Insights From The Spirit of the Disciplines by Dallas Willard
Dallas Willard teaches that discipline works by indirection. A discipline is something we can do that enables us to do what we haven’t yet been able to do by our own direct effort. We train and enlist a new skill using a power greater than our own. In the disciplines we use the Spirit of God that raised Jesus Christ, to lift us to greater ability.
More importantly, he emphasizes that the greatest asset to discipline is a joyful attitude! Imagine that your heart is smiling through it. Your most true part longs to be where this is leading you. We are encouraged to connect to the perspective of love and joy. Why are you drawn to the disciplines? Because you love God and desire the intimacy of Spirit filled-living. It is a loving reunion with the One that has always been faithful to you. We fill ourselves with the goodness that has always been There. Our own hearts and lives need the disciplines, or the chance to develop new perspectives and patterns of seeing and living so that we experience intimacy with God and walk in His Spirit.
As with all in the Christian walk we understand that by our own “muscle” and strength we falter and stumble. We get caught in ourselves and start controlling the outcome and numerous other mortal failings. But with the power of The Spirit, we surrender – we yield to what is Greater than ourselves (and die to self). We allow ourselves to Shepherded. With our hearts emptied by what hinders, we enter as disciples (who have been disciplined) and walk with The Spirit.
Discipline also works when developing new habits of body, mind, and heart. In daily living, we are faced with a multitude of choices at every turn. Developing a new habit means opposing a force that has “learned” to cope with these choices in one way and formed a set response.
A discipline asks that the pattern is broken. It asks that we “wake” from the habitual way of living long enough to purify and permit a new “aspect or perspective” to be born in its place. This will be by the power of Spirit, led by God. We joyfully walk in the discipline praying that we will re-form, emptied of what was needed to be left behind, forward renewed by The Spirit of God. We pray that our new perspective bears the fruit of Spirit-directed living.
Here are some main disciplines of abstinence and engagement that have been helpful to Christ-followers over the centuries as offered by Dallas Willard.

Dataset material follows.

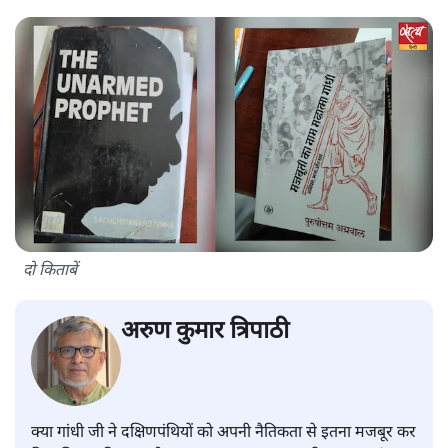
दो किताबें
अरुण कुमार त्रिपाठी
क्या गांधी जी ने दक्षिणपंथियों को अपनी नैतिकता से इतना मजबूर कर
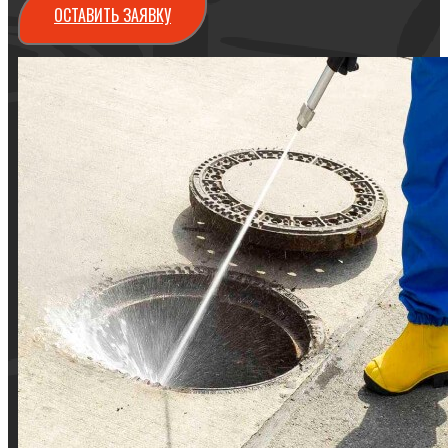
ОСТАВИТЬ ЗАЯВКУ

This Spiritual Disciplines List features some main disciplines for life in Christ with concise definitions for each. You will notice disciplines of abstinence and disciplines of engagement.
Disciplines of Abstinence (Self-Denial)
These are ways of denying ourselves something we want or need in order to make space to focus on and connect with God.
Solitude: Refraining from interacting with other people in order to be alone with God and be found by him. (Solitude is completed by silence.)
Silence: Not speaking in a quiet place in order to quiet our minds and whole self and attend to God’s presence. Also, not speaking so that we can listen to others and bless them.
Fasting: Going without food (or something else like media) for a period of intensive prayer — the fast may be complete or partial.
Sabbath: Doing no work to rest in God’s person and provision; praying and playing with God and others. (God designed this for one day a week. We can practice it for shorter periods too.)
Secrecy: Not making our good deeds or qualities known to let God or others receive attention and to find our sufficiency in God alone (e.g., see Matthew 6).
Submission: Not asserting ourselves in order to come under the authority, wisdom, and power of Jesus Christ as our Lord, King, and Master. (If you think of this as submitting to a person as unto Christ then it’s a discipline of engagement.)
Disciplines of Engagement (Christ in Community)
These are ways of connecting with God and other people, conversing honestly with them in order to love and be loved.
Bible Reading: Trusting the Holy Spirit-inspired words of Scripture as our guide, wisdom, and strength for life. (Related disciplines include Bible study, Scripture meditation, and praying God’s Word.)
Worship: Praising God’s greatness, goodness, and beauty in words, music, ritual, or silence. (We can worship God privately or in community.)
Prayer: Conversing with God about what we’re experiencing and doing together. (As we see in the Lord’s Prayer the main thing we do in prayer is to make requests or intercessions to our Father for one another.)
Soul Friendship: Engaging fellow disciples of Jesus in prayerful conversation or other spiritual practices. (Related spiritual disciplines or practices include small groups, spiritual direction, and mentoring relationships.)
Personal Reflection: Paying attention to our inner self in order to grow in love for God, others, and self. (The Psalms in the Bible model this.)
Service: Humbly serving God by overflowing with his love and compassion to others, especially those in need. (Also tithing and giving.)